Wali kota Surabaya, TRI Rismaharini menyebut keputusan Komisi Pemilihan Umum (KPU) Surabaya, Jawa Timur, aneh. Jika hanya karena alasan surat dukungan partai yang tidak identik dan masalah pajak, KPU tidak bisa serta merta memutuskan berkas Rasiyo-Dhimam Abror tidak memenuhi syarat (TMS).
Menurut Risma, jika memang berkas pasangan calon lawannya itu TMS, harusnya KPU sudah memberitahukan ketidaksesuaian tersebut agar bisa segera direvisi. Namun, nyatanya itu tidak dilakukan oleh KPU. Ini yang membuat calon dari PDIP mengaku heran dengan putusan KPU, Minggu kemarin.

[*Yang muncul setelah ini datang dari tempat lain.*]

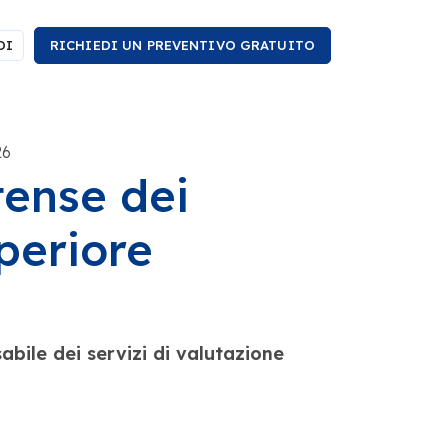
DI
RICHIEDI UN PREVENTIVO GRATUITO
26
tense dei
periore
bile dei servizi di valutazione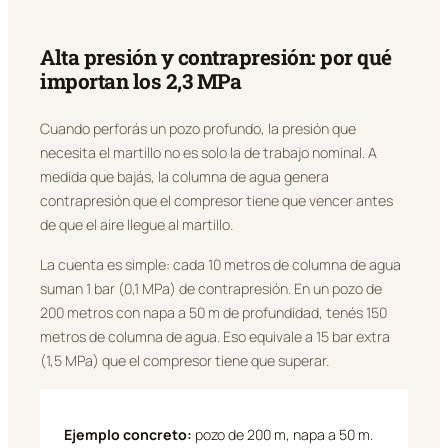
Alta presión y contrapresión: por qué
importan los 2,3 MPa
Cuando perforás un pozo profundo, la presión que
necesita el martillo no es solo la de trabajo nominal. A
medida que bajás, la columna de agua genera
contrapresión que el compresor tiene que vencer antes
de que el aire llegue al martillo.
La cuenta es simple: cada 10 metros de columna de agua
suman 1 bar (0,1 MPa) de contrapresión. En un pozo de
200 metros con napa a 50 m de profundidad, tenés 150
metros de columna de agua. Eso equivale a 15 bar extra
(1,5 MPa) que el compresor tiene que superar.
Ejemplo concreto:
pozo de 200 m, napa a 50 m.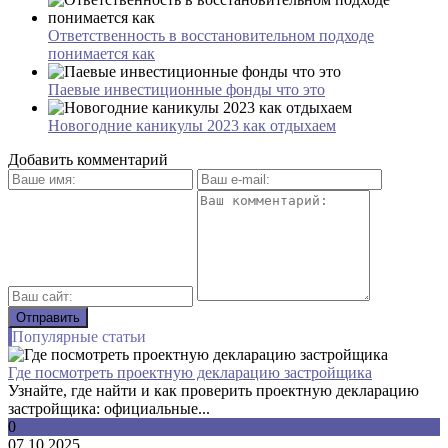
Ответственность в восстановительном подходе
понимается как
Паевые инвестиционные фонды что это
Новогодние каникулы 2023 как отдыхаем
Добавить комментарий
Популярные статьи
Где посмотреть проектную декларацию застройщика
Узнайте, где найти и как проверить проектную декларацию
застройщика: официальные...
0
07.10.2025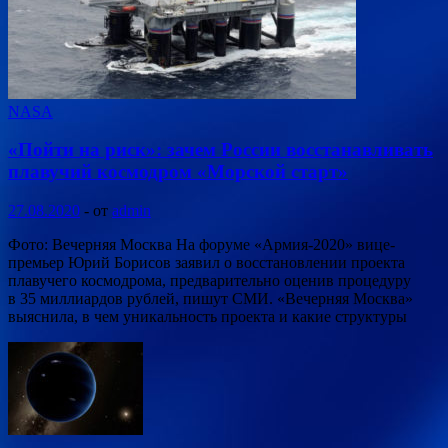
NASA
«Пойти на риск»: зачем России восстанавливать
плавучий космодром «Морской старт»
27.08.2020
-
от
admin
Фото: Вечерняя Москва На форуме «Армия-2020» вице-
премьер Юрий Борисов заявил о восстановлении проекта
плавучего космодрома, предварительно оценив процедуру
в 35 миллиардов рублей, пишут СМИ. «Вечерняя Москва»
выяснила, в чем уникальность проекта и какие структуры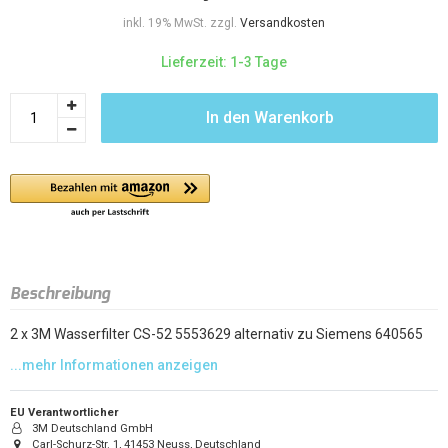
inkl. 19% MwSt. zzgl.
Versandkosten
Lieferzeit: 1-3 Tage
In den Warenkorb
Beschreibung
2 x 3M Wasserfilter CS-52 5553629 alternativ zu Siemens 640565
EU Verantwortlicher
3M Deutschland GmbH
Carl-Schurz-Str. 1, 41453 Neuss, Deutschland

"Ini ada yang aneh. Seminggu lalu, aku masih diminta perbaikan dokumen. Padahal aku sudah sekian lama mendaftar. Kemarin disuruh memperbaiki lagi," aku Risma, Senin (31/8).
Lagi-lagi, Risma mengatakan, aneh. "Jika berkas calon (Rasiyo-Abror) tak lengkap, kenapa tidak segera dilengkapi. Aneh, kenapa kok gak dilengkapi. Kenapa yang disuruh melengkapi hanya saya? Padahal masing-masing calon punya LO (Liasion Officer)," ucapnya sembari terus mengatakan aneh.
Terkait masalah rekomendasi DPP Partai Amanah Nasional (PAN) yang dinyatakan KPU tidak identik, mantan Kepala Bappeko Kota Surabaya ini mencontohkan dalam proses turunnya rekomendasi seperti yang dia peroleh dari PDIP, ada tiga lembar surat dengan tanggal dan tanda tangan Ketua Umum DPP PDIP Megawati Soekarnoputri. "Aku sendiri ada tiga, tanggalnya sama, tanda tangannya ya Bu Mega, tapi mesti materinya beda. Kalau sama difoto copy materainya," katanya lagi.
Sedangkan masalah wajib pajak Dhimam Abror yang juga dipersoalkan KPU, Risma mengatakan, secara prosedural, seluruh pendapatan yang diperoleh yang bersangkutan, baik dari Kadin (Kamar Dagang dan Industri) maupun KONI Jawa Timur, langsung dipotong pajak, dan tiap tahun juga harus melaporkan harta kekayaannya. "Aku cuma nanya, karena selama ini kalau dapat honor langsung dipotong pajak. Pak Abror itu kan menjabat di KONI, saat terima gaji kan sudah langsung dipotong. Ini aneh," ucapnya lagi.
Terpisah, calon wali kota Rasiyo yang diusung Partai Demokrat juga mengatakan hal senada. Rasiyo mengatakan, keputusan KPU Surabaya pada Minggu kemarin, patut dipertanyakan.
"Sebab, hal-hal sepele kenapa justru terkesan pokok. Seperti untuk laporan pajak dan sebagainya untuk Pak Abror. Untuk mengurus itu semua butuh waktu lama. Sementara pihak KPU tidak memberikan pemberitahuan secara resmi, tiba-tiba memutuskan tidak sah," keluh Rasiyo.
Seharusnya, lanjut Rasiyo, KPU harus memberikan surat resmi mengenai kekurangan-kekurangan administrasi yang tidak lengkap. "Namun, sejauh ini KPU tidak pernah memberikan pemberitahuan. Nanti partai akan menanyakan kepada KPU. Ini harus menjadi pembelajaran bagi KPU," pungkasnya.